Horror fans are a mysterious, cultish bunch. Or at least, they like to think they are, imagining themselves the vanguard of the underground; Morlocks feeding off pampered, mainstream Eloi dandies with D&G sunglasses and designer perfume. But go to any horror film screening, and see if you’re not surrounded by Blackberry-toting shitheads who got armband tattoos so they look good pounding Redbull & Vodkas at La Boum. Sure, there are the hardcore horror fans, concave chests vainly attempting to fill out Necrophagist t-shirts, keeping the black flame alive on message boards that use crime scene photos as wallpaper. But they’re dwarfed in number by the Friday night date crowd, who wouldn’t dare miss opening night for the latest Rob Zombie movie, provided Fast and Furious isn’t playing somewhere.

And that’s because many horror movies are stupid. Oh, there are many exceptions, to be sure. But for every fantastic script, shot with confidence even on a shoestring budget, there are twenty, thirty, even forty films with nothing to offer by a topless woman getting DP-ed by a pitchfork.

And then, there are the Italians, masters of the horror film in the eyes of underground fans.
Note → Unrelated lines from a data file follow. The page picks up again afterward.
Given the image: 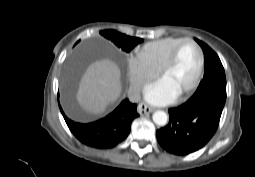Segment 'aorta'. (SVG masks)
I'll list each match as a JSON object with an SVG mask.
<instances>
[{
  "label": "aorta",
  "instance_id": "obj_1",
  "mask_svg": "<svg viewBox=\"0 0 255 177\" xmlns=\"http://www.w3.org/2000/svg\"><path fill=\"white\" fill-rule=\"evenodd\" d=\"M153 121L158 126H164L167 124L168 116L164 111L158 110L153 113Z\"/></svg>",
  "mask_w": 255,
  "mask_h": 177
}]
</instances>
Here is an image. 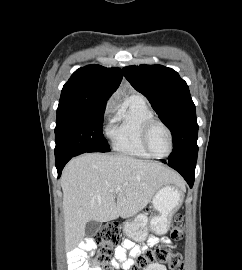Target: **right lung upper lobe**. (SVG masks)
Masks as SVG:
<instances>
[{
  "label": "right lung upper lobe",
  "instance_id": "obj_1",
  "mask_svg": "<svg viewBox=\"0 0 242 270\" xmlns=\"http://www.w3.org/2000/svg\"><path fill=\"white\" fill-rule=\"evenodd\" d=\"M123 73L119 68L88 65L76 70L63 86L58 108H97L106 106L118 88Z\"/></svg>",
  "mask_w": 242,
  "mask_h": 270
}]
</instances>
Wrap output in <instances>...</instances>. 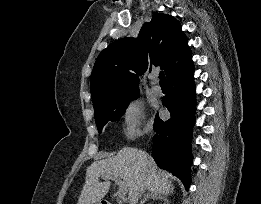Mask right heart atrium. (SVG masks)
Listing matches in <instances>:
<instances>
[{
  "mask_svg": "<svg viewBox=\"0 0 261 204\" xmlns=\"http://www.w3.org/2000/svg\"><path fill=\"white\" fill-rule=\"evenodd\" d=\"M122 132L125 139L132 141L147 133L150 129L145 107L140 100L129 101L122 112Z\"/></svg>",
  "mask_w": 261,
  "mask_h": 204,
  "instance_id": "1",
  "label": "right heart atrium"
}]
</instances>
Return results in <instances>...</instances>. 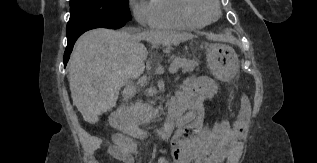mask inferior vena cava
Wrapping results in <instances>:
<instances>
[{"label": "inferior vena cava", "instance_id": "1", "mask_svg": "<svg viewBox=\"0 0 317 163\" xmlns=\"http://www.w3.org/2000/svg\"><path fill=\"white\" fill-rule=\"evenodd\" d=\"M134 87L129 83L127 87L124 89L123 96L124 98H130L133 95Z\"/></svg>", "mask_w": 317, "mask_h": 163}]
</instances>
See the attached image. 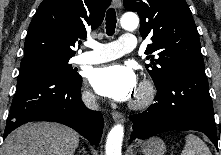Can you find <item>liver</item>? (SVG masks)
<instances>
[{
	"mask_svg": "<svg viewBox=\"0 0 221 155\" xmlns=\"http://www.w3.org/2000/svg\"><path fill=\"white\" fill-rule=\"evenodd\" d=\"M80 135L52 122L27 123L7 136L2 155H74Z\"/></svg>",
	"mask_w": 221,
	"mask_h": 155,
	"instance_id": "1",
	"label": "liver"
}]
</instances>
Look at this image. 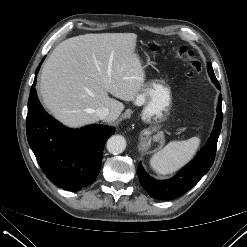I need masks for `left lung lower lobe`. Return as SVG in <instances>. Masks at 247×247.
Listing matches in <instances>:
<instances>
[{
  "instance_id": "obj_1",
  "label": "left lung lower lobe",
  "mask_w": 247,
  "mask_h": 247,
  "mask_svg": "<svg viewBox=\"0 0 247 247\" xmlns=\"http://www.w3.org/2000/svg\"><path fill=\"white\" fill-rule=\"evenodd\" d=\"M212 81L216 87L220 89L219 82L217 80ZM221 103L222 96L220 95L217 107V118L208 142L198 155L174 177L163 181L155 180L150 177L141 164H139V180L150 196L160 200L175 199L190 190L207 173L215 159L217 141L222 126L223 114Z\"/></svg>"
}]
</instances>
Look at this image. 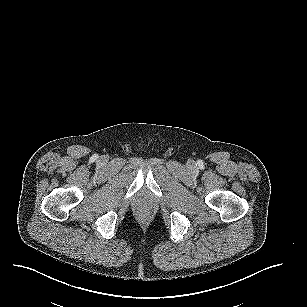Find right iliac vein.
Here are the masks:
<instances>
[{
	"label": "right iliac vein",
	"mask_w": 307,
	"mask_h": 307,
	"mask_svg": "<svg viewBox=\"0 0 307 307\" xmlns=\"http://www.w3.org/2000/svg\"><path fill=\"white\" fill-rule=\"evenodd\" d=\"M105 162V158L101 157L100 160L98 161V163L103 164Z\"/></svg>",
	"instance_id": "63e3f726"
}]
</instances>
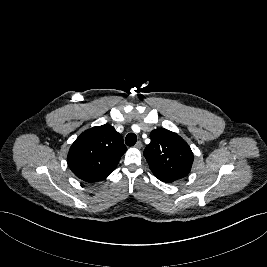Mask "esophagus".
<instances>
[{"instance_id": "34e87169", "label": "esophagus", "mask_w": 267, "mask_h": 267, "mask_svg": "<svg viewBox=\"0 0 267 267\" xmlns=\"http://www.w3.org/2000/svg\"><path fill=\"white\" fill-rule=\"evenodd\" d=\"M135 147L140 149L142 147V142L141 141H138L136 144H135Z\"/></svg>"}]
</instances>
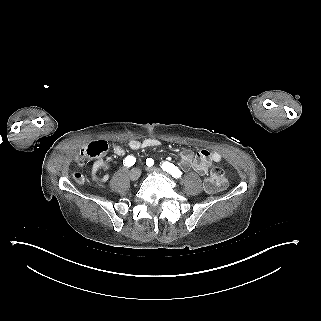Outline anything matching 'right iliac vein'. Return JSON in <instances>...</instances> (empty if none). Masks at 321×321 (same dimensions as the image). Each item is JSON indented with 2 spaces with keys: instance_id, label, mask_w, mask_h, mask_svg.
<instances>
[{
  "instance_id": "63e3f726",
  "label": "right iliac vein",
  "mask_w": 321,
  "mask_h": 321,
  "mask_svg": "<svg viewBox=\"0 0 321 321\" xmlns=\"http://www.w3.org/2000/svg\"><path fill=\"white\" fill-rule=\"evenodd\" d=\"M140 175H141V170L138 168H133L129 173V178L132 181H136L139 179Z\"/></svg>"
}]
</instances>
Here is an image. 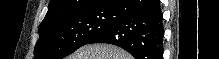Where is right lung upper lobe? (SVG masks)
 I'll list each match as a JSON object with an SVG mask.
<instances>
[{
	"label": "right lung upper lobe",
	"mask_w": 219,
	"mask_h": 59,
	"mask_svg": "<svg viewBox=\"0 0 219 59\" xmlns=\"http://www.w3.org/2000/svg\"><path fill=\"white\" fill-rule=\"evenodd\" d=\"M118 1L119 0H50L48 12L42 23L59 17L86 14L110 8L113 9Z\"/></svg>",
	"instance_id": "right-lung-upper-lobe-1"
}]
</instances>
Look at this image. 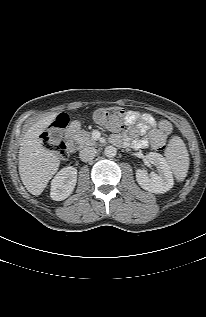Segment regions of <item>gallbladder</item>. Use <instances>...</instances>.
I'll list each match as a JSON object with an SVG mask.
<instances>
[{
  "instance_id": "obj_1",
  "label": "gallbladder",
  "mask_w": 206,
  "mask_h": 317,
  "mask_svg": "<svg viewBox=\"0 0 206 317\" xmlns=\"http://www.w3.org/2000/svg\"><path fill=\"white\" fill-rule=\"evenodd\" d=\"M50 143L57 144L62 139V131L57 128H52L49 131Z\"/></svg>"
}]
</instances>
This is partially true, because no one nation has as good a handle on the visual aesthetics of the horror films as the Italians once did. In the 60s, Mario Bava’s atmospherics led to the adoption of fog as the lead character in any horror film, which probably explained why no one could read the scripts clearly enough to objectively determine their idiocy. A decade later, the films of Lucio Fulci transformed the nature of gore films so much they redefined ‘plot’ to mean ‘loosely connected gore gags interspersed with actors killing time while the director naps.’  Yes, Zombi 2 has a zombie fighting a shark. Brilliant. But the scene is surrounded by Italian women and walking corpses slowly strolling around a tropical island, like Club Med in a leper colony. The Italian horror movie industry had a large role in changing the horror film from nightmarish fantasy to oftentimes mindless drivel punctuated with violent set-pieces.
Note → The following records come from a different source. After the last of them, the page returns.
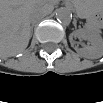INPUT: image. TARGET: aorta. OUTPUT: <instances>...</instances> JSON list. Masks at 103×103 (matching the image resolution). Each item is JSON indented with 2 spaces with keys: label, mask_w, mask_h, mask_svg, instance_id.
I'll return each instance as SVG.
<instances>
[{
  "label": "aorta",
  "mask_w": 103,
  "mask_h": 103,
  "mask_svg": "<svg viewBox=\"0 0 103 103\" xmlns=\"http://www.w3.org/2000/svg\"><path fill=\"white\" fill-rule=\"evenodd\" d=\"M57 21L62 25H68L72 20V13L68 8L61 7L55 12Z\"/></svg>",
  "instance_id": "aorta-1"
}]
</instances>
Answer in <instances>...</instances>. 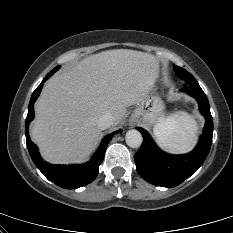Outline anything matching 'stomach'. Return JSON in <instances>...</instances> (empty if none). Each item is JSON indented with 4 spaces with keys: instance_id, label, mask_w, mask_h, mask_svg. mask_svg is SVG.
Returning <instances> with one entry per match:
<instances>
[{
    "instance_id": "stomach-1",
    "label": "stomach",
    "mask_w": 233,
    "mask_h": 233,
    "mask_svg": "<svg viewBox=\"0 0 233 233\" xmlns=\"http://www.w3.org/2000/svg\"><path fill=\"white\" fill-rule=\"evenodd\" d=\"M163 110V101L155 92H152L137 104L131 118L142 122L147 127H151L159 120Z\"/></svg>"
}]
</instances>
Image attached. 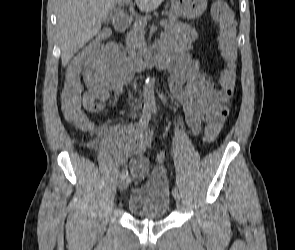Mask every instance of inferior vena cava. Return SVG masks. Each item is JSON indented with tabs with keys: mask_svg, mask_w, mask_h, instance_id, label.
Listing matches in <instances>:
<instances>
[{
	"mask_svg": "<svg viewBox=\"0 0 295 250\" xmlns=\"http://www.w3.org/2000/svg\"><path fill=\"white\" fill-rule=\"evenodd\" d=\"M135 103H136V108H134V110H140L141 109V104H137V99L135 100Z\"/></svg>",
	"mask_w": 295,
	"mask_h": 250,
	"instance_id": "inferior-vena-cava-1",
	"label": "inferior vena cava"
}]
</instances>
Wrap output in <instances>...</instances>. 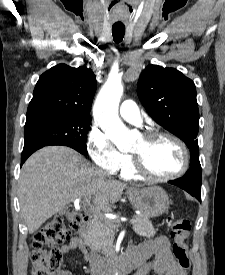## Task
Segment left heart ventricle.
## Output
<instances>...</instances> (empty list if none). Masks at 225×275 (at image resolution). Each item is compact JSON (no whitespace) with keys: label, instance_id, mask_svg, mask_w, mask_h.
Returning a JSON list of instances; mask_svg holds the SVG:
<instances>
[{"label":"left heart ventricle","instance_id":"obj_1","mask_svg":"<svg viewBox=\"0 0 225 275\" xmlns=\"http://www.w3.org/2000/svg\"><path fill=\"white\" fill-rule=\"evenodd\" d=\"M132 152L142 155L146 168L156 175H169L176 172L183 161L177 144L165 138L147 142L141 137Z\"/></svg>","mask_w":225,"mask_h":275}]
</instances>
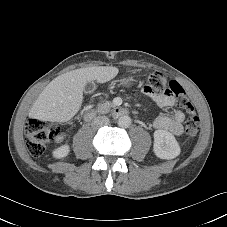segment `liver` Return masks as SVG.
Segmentation results:
<instances>
[{"label":"liver","mask_w":227,"mask_h":227,"mask_svg":"<svg viewBox=\"0 0 227 227\" xmlns=\"http://www.w3.org/2000/svg\"><path fill=\"white\" fill-rule=\"evenodd\" d=\"M116 67H88L62 74L52 80L33 104L30 116L50 122H67L79 111L87 82L105 83L113 79Z\"/></svg>","instance_id":"obj_1"}]
</instances>
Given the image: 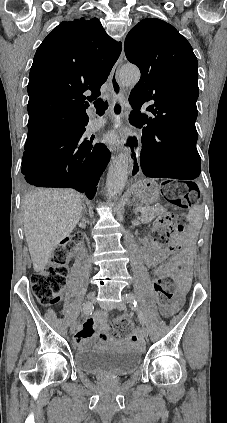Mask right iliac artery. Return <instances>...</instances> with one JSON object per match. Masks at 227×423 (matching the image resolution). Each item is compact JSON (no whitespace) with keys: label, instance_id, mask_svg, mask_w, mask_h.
<instances>
[{"label":"right iliac artery","instance_id":"obj_1","mask_svg":"<svg viewBox=\"0 0 227 423\" xmlns=\"http://www.w3.org/2000/svg\"><path fill=\"white\" fill-rule=\"evenodd\" d=\"M92 311H93V305L91 304V302L84 303L83 312L86 314H92ZM81 329H82V326L78 325L77 330L80 331Z\"/></svg>","mask_w":227,"mask_h":423}]
</instances>
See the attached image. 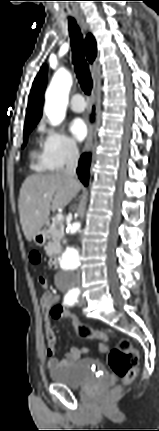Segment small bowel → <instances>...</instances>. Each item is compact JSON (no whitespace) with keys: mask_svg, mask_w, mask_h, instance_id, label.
Listing matches in <instances>:
<instances>
[{"mask_svg":"<svg viewBox=\"0 0 159 431\" xmlns=\"http://www.w3.org/2000/svg\"><path fill=\"white\" fill-rule=\"evenodd\" d=\"M39 282L41 286L45 289L40 298V304L44 315V320L46 322V337L48 341V346L46 349V356L48 358V367L50 369H58L62 367H67L77 361L84 353L87 352V349L84 347H72L70 351L65 355V357L61 360L56 358V347H57V337L51 327V314L52 309L48 308L47 298L50 296V291H52L49 287V283L45 277H40ZM56 301H59L58 296L55 294ZM68 311V310H67Z\"/></svg>","mask_w":159,"mask_h":431,"instance_id":"c3829d8e","label":"small bowel"}]
</instances>
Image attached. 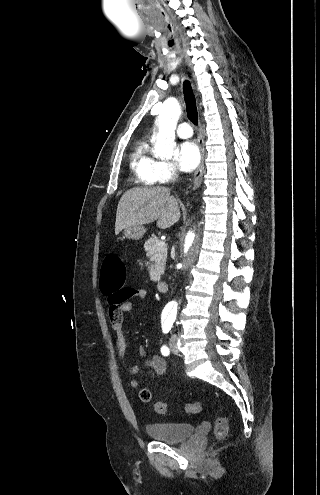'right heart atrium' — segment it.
<instances>
[{
	"label": "right heart atrium",
	"instance_id": "d8ad5b80",
	"mask_svg": "<svg viewBox=\"0 0 320 495\" xmlns=\"http://www.w3.org/2000/svg\"><path fill=\"white\" fill-rule=\"evenodd\" d=\"M177 175L175 164L168 161H159L156 164L154 179L158 183H166L172 180Z\"/></svg>",
	"mask_w": 320,
	"mask_h": 495
}]
</instances>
suspiria2Cult: Italian Institute of Stupidity Science and Philosophy
Adherents: 17-year-olds who spell cult with a ‘kv,’ bass players in metal bands.
Basic Tenets: Style over substance, provided the style in question takes the form of rhyming couplets from Cannibal Corpse lyrics.
Example: Suspiria (1977), written and directed by Dario Argento

Routinely named among the best horror films ever made, Suspiria certainly is a joy to behold. Provided you’re not listening or thinking, and are amused by flashing primary colours. So, essentially this is a film for deaf magpies and feral children.

The film stars Jessica Harper as Suzy Banyon, an American ballet dancer arriving in Germany to attend a dance academy. Of course, since this is a horror film, the academy itself harbours a horrifying secret. Cannibals? Vampires? Werewolves? No. The best they can come up with is witches, which, provided you weren’t born in Nigeria or home-schooled by evangelicals, haven’t been scary since the 15th century.
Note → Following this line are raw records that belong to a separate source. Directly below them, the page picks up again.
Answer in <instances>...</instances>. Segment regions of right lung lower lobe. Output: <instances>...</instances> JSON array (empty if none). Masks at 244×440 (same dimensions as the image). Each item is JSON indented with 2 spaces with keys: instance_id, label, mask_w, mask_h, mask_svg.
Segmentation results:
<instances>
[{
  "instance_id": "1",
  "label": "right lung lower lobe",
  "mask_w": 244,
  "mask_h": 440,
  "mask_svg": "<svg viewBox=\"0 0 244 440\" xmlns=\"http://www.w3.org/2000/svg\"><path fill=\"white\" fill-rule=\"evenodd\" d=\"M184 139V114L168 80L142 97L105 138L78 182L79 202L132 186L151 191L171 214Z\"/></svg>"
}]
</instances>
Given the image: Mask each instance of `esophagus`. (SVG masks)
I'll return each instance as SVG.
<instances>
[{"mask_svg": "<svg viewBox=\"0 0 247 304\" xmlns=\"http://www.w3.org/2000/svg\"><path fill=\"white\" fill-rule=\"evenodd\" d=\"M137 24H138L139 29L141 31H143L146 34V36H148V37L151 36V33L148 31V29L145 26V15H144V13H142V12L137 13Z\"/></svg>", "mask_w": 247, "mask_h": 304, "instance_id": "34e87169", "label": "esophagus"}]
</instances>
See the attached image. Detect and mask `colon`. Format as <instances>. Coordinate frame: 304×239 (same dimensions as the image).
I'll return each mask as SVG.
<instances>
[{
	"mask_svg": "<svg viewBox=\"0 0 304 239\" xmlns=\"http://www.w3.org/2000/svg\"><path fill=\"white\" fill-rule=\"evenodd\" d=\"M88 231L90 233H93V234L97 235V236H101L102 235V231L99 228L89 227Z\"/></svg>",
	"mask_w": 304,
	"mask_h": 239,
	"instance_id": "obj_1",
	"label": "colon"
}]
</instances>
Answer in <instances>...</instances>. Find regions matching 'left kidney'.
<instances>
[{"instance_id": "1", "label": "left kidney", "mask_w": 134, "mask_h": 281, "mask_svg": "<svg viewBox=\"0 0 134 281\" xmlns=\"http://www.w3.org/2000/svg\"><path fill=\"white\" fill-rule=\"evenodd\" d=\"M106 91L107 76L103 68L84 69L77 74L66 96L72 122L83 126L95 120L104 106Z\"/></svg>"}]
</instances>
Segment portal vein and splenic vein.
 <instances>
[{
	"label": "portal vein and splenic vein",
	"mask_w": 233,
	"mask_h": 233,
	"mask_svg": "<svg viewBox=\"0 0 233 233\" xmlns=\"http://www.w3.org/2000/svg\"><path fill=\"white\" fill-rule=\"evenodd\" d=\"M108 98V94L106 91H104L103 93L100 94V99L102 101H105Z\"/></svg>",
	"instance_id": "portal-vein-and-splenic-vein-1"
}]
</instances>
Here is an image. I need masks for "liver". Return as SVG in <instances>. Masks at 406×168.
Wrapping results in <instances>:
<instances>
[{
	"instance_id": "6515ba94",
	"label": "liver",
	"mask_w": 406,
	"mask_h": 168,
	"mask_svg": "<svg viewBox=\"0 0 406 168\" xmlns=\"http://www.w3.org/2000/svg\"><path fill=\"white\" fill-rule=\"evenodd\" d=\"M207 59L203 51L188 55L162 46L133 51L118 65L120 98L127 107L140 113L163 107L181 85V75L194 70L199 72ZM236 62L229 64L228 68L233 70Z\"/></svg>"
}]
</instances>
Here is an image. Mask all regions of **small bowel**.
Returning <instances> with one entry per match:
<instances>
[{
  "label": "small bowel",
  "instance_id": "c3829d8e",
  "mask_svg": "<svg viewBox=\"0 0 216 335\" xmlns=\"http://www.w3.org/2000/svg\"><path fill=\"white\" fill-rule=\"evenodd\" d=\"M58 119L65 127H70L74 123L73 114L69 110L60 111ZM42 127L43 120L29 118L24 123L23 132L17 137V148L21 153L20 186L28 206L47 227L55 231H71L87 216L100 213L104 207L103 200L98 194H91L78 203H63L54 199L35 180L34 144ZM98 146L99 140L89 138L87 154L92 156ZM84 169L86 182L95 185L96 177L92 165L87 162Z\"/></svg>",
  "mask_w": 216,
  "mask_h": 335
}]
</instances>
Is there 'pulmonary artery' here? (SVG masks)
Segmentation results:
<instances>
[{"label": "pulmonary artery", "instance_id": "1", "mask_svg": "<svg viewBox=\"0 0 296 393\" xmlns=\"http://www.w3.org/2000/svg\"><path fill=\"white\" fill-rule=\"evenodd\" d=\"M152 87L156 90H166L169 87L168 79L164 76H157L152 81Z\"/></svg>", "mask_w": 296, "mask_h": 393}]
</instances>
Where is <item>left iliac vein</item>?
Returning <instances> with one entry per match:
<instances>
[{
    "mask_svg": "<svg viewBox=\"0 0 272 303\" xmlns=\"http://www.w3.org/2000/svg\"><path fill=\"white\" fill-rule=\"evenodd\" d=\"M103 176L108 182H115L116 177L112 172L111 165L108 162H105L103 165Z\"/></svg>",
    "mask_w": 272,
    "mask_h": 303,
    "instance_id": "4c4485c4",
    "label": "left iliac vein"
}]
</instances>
Suspiria is a prime example of the Italian approach to filmmaking, which is to string together brilliant scenes with utter nonsense padding out the running time like plaque clogging an artery. A rain of maggots, a room of razor wire, and a horrific murder are masterfully constructed, but everything else is Scooby Doo trying to solve a fairy tale mystery. And the already weak performances by much of the cast (Harper excepted) are dealt killing blows by dubbed dialogue. By horror movie standards, it’s brilliant, but it’s still a film to be watched with the sound off. And through a pair of designer sunglasses.